Additionally, Dr. Righetti will be hosted by Chemistry Department on Monday, October 27 from 3 to 4 p.m. in PTC 140 with an address titled SDS-PAGE (the second dimension of 2D maps). He will also be the guest of Pharmaceutical Sciences on Tuesday, October 28 from 3-4 p.m. in PTC 131 lecturing on the subject of Isoelectric focusing and immobilized pH gradients: the long march towards the steady-state.
A reception will follow each of the lectures. All events are free and open to the public.
Professor Righetti earned his PhD in organic chemistry from the University of Pavia in 1965. He then spent three years as a post doc at MIT (Cambridge, Mass.) and one year at Harvard (Cambridge, Mass.). He is currently a full professor of biochemistry at the Milan’s Polytechnic (Italy). He has developed and patented a number of important methodologies, such as isoelectric focusing in immobilized pH gradients, multicompartment electrolyzers with isoelectric membranes, membrane-trapped enzyme reactors operating in an electric field, temperature-programmed capillary electrophoresis and, most recently, combinatorial ligand libraries (hexapeptide baits) for the capture and amplification of the low-abundance proteome. His research interests include protein purification and crystallization, screening for genetic defects, DNA-based diagnosis and proteomics. During his scientific career, he has published over 700 articles.

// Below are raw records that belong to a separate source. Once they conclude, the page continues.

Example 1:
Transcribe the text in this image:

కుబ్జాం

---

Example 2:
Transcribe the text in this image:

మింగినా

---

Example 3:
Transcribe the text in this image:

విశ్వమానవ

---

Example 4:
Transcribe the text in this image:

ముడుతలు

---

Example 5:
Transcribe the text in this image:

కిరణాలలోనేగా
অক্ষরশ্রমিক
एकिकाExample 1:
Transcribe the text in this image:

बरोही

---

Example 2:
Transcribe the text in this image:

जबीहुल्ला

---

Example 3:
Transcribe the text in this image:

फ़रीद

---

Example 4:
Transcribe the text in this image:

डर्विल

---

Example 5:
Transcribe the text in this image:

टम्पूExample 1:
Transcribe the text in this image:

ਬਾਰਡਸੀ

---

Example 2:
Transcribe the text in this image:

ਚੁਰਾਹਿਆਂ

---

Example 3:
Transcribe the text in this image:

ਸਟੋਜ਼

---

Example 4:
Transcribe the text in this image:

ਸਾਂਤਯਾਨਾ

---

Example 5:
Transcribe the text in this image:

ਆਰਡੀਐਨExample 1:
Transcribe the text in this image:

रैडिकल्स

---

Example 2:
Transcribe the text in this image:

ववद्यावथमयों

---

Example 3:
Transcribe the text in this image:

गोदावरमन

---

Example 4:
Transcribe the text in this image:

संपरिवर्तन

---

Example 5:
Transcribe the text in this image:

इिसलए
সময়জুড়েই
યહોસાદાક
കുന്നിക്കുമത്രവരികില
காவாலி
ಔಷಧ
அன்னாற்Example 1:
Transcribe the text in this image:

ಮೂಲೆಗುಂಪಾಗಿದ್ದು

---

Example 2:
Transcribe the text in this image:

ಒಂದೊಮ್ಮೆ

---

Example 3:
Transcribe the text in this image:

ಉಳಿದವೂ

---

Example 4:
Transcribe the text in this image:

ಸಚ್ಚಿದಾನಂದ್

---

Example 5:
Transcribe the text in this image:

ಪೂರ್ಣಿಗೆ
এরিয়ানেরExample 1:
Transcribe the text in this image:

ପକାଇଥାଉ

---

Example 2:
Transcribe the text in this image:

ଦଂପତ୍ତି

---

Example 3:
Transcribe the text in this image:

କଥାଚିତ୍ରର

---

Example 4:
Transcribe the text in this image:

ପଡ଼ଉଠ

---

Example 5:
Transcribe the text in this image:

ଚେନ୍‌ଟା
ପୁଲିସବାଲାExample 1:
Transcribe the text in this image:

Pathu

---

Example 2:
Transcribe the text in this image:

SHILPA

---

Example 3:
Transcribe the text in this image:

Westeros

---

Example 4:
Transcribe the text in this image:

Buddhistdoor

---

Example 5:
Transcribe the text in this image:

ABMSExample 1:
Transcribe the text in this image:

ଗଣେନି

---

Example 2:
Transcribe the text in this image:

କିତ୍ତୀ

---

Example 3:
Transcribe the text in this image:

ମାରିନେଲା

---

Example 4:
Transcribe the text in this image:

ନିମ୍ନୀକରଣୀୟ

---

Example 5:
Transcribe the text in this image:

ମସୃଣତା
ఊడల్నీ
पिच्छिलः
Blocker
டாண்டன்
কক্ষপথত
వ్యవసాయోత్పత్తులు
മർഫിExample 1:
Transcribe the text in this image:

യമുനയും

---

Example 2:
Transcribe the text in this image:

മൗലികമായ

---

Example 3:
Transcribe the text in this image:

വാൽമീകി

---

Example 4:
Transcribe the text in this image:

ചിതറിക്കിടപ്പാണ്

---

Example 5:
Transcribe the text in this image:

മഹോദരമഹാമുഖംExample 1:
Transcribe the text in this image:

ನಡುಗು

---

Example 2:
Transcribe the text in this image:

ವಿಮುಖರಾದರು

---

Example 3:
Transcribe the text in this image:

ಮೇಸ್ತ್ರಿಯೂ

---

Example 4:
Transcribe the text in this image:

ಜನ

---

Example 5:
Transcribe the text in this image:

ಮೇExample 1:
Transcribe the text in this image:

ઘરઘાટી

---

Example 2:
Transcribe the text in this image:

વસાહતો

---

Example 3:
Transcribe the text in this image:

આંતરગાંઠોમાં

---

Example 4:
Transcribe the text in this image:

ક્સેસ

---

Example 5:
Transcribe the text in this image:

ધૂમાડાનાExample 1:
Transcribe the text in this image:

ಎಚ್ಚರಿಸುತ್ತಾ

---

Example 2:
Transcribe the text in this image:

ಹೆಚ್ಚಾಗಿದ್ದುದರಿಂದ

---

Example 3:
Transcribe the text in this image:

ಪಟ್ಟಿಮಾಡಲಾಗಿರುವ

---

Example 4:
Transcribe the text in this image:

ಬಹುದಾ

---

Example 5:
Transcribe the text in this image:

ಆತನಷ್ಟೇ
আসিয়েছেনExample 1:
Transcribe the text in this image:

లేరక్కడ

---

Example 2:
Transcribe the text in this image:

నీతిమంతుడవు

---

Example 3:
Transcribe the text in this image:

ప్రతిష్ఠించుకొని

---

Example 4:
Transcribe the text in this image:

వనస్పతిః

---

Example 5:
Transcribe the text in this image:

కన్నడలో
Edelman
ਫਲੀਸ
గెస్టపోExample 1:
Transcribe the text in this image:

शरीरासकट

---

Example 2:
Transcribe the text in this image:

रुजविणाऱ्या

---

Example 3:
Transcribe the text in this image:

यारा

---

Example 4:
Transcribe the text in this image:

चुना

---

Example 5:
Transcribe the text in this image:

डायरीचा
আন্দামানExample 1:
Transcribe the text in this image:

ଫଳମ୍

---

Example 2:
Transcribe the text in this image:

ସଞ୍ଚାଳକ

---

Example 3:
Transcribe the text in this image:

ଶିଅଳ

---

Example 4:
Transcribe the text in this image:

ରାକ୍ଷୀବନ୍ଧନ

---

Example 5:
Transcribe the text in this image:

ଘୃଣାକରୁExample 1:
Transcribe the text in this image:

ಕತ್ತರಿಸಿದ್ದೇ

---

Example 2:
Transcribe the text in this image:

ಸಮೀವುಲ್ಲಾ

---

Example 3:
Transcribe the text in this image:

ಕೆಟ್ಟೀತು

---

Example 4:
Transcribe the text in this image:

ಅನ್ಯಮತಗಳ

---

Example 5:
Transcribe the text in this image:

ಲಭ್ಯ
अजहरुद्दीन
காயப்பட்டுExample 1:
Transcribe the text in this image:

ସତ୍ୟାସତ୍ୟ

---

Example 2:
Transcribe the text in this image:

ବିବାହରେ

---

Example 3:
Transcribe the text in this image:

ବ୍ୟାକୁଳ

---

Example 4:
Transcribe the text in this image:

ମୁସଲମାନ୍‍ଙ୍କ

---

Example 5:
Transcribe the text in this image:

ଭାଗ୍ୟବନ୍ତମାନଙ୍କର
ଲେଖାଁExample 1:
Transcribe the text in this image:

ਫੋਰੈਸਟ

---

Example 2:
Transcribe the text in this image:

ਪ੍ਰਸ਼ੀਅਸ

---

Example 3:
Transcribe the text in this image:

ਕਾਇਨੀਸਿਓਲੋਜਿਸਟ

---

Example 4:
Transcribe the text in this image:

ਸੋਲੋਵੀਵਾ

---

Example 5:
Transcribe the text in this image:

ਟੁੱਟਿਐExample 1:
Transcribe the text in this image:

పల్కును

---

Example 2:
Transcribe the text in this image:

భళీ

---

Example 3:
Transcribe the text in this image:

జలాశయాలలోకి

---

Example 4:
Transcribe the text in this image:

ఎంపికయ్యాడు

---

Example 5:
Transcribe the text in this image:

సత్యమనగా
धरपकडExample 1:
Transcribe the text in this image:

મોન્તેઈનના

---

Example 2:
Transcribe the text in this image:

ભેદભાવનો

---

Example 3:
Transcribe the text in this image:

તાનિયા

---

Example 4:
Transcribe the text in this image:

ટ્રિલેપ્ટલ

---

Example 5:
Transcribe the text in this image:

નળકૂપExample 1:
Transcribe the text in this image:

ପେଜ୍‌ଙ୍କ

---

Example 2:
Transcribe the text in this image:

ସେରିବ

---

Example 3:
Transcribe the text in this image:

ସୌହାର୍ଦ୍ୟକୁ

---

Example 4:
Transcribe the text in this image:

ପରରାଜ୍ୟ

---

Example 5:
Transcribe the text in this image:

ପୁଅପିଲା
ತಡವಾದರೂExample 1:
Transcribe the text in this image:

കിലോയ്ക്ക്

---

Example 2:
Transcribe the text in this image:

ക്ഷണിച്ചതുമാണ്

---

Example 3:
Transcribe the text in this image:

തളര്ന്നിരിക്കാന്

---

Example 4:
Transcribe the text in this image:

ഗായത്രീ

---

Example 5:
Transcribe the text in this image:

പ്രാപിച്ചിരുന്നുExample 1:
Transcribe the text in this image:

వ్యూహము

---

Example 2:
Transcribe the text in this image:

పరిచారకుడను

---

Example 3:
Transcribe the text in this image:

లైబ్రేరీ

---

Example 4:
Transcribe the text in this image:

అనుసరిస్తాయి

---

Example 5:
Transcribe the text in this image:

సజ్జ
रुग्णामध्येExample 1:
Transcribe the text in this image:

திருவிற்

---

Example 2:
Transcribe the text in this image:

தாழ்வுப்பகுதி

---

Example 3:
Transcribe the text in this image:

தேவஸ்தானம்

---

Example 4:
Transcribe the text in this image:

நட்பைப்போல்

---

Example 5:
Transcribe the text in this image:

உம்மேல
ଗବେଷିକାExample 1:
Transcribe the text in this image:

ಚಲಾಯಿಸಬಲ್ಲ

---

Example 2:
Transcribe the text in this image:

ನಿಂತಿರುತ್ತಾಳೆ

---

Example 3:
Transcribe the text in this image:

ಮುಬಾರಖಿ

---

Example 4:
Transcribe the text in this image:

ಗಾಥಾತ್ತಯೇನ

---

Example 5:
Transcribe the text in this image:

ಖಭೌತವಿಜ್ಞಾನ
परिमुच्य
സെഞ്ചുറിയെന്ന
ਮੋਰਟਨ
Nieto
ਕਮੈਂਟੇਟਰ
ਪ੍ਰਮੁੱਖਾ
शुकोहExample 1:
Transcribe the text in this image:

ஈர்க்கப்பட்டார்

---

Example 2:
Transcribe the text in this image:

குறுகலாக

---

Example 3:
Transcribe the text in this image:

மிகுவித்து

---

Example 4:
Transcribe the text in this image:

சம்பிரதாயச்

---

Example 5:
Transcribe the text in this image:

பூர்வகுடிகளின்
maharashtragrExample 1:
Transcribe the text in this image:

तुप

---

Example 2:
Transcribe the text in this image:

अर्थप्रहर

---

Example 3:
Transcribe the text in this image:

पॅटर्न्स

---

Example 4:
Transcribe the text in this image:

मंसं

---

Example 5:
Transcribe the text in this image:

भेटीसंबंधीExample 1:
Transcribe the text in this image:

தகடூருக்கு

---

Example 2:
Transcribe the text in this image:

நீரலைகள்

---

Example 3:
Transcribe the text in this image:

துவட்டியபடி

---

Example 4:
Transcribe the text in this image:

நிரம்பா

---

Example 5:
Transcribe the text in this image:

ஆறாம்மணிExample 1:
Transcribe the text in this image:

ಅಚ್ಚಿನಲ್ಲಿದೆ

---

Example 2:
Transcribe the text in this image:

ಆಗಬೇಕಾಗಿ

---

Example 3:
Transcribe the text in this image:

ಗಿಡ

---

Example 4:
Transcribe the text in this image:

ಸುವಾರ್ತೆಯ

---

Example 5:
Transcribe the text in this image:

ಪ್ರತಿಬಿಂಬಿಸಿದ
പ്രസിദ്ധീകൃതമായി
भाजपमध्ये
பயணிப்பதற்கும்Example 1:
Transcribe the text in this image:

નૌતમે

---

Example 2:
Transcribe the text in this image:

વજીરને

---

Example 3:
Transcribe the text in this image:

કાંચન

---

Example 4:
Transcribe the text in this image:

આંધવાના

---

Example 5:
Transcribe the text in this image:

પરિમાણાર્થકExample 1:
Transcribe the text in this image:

The Glasser Visiting Professor program is sponsored by a generous donation from Abraham Glasser P’43 and his wife, Gloria. The Glassers’ gift enables the University to invite a young, innovative scientist from Europe
to interface with faculty and students and the surrounding scientific community. The Glassers hope such interactions will promote scholarly activity and collaborative efforts in the areas of biotechnology and molecular biology.